Publicado 01/04/2025 07:26

A Tragsatec descarta irregularidades na contratação do ex-sócio de Ábalos e aponta o dedo para Adif: "Ele nos disse que ia trabalhar

Seu diretor reconhece o espanto e a preocupação: "Não havia nada que permitisse suspeitar que ele não teria ido trabalhar na empresa pública anterior".
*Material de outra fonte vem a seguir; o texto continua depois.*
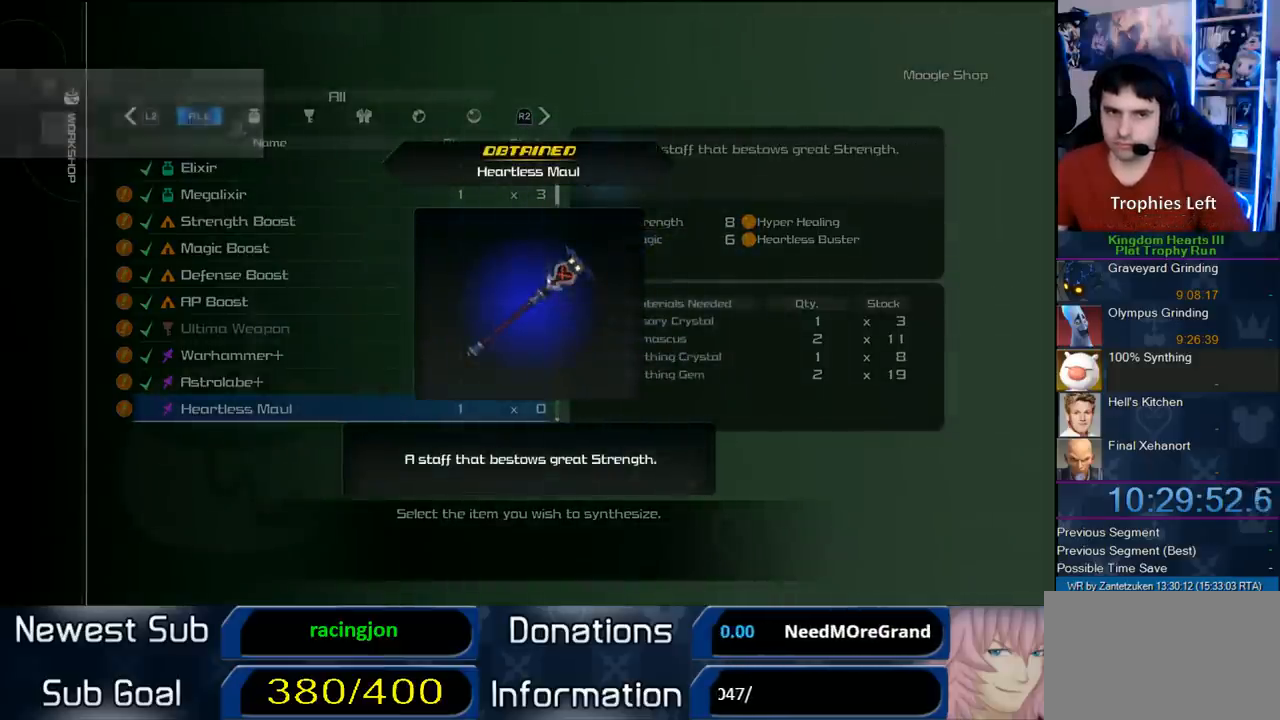
{"buttons": ["CIRCLE"], "left_stick": "center", "right_stick": "center", "events": [[33, "CIRCLE", "down"], [333, "CIRCLE", "up"], [383, "CIRCLE", "down"], [467, "CIRCLE", "up"], [500, "CIRCLE", "down"]]}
O presidente da Associação Valenciana de Agricultores (AVA-ASAJA), Cristóbal Aguado Laza, durante a Comissão de Inquérito sobre as circunstâncias que influenciaram a catástrofe sofrida como resultado da DANA, no Senado, em 1º de abril, no Parlamento Valen
Marta Fernández - Europa Press

MADRID, 1 abr. (EUROPA PRESS) -

O diretor da empresa pública Tragsatec, Juan Pablo González, assegurou no Senado que a contratação de uma ex-sócia do ex-ministro José Luis Ábalos estava em conformidade com os regulamentos e explicou que ela foi contratada para uma tarefa da Adif, que "em todos os momentos" informou "que ela estava trabalhando em suas instalações".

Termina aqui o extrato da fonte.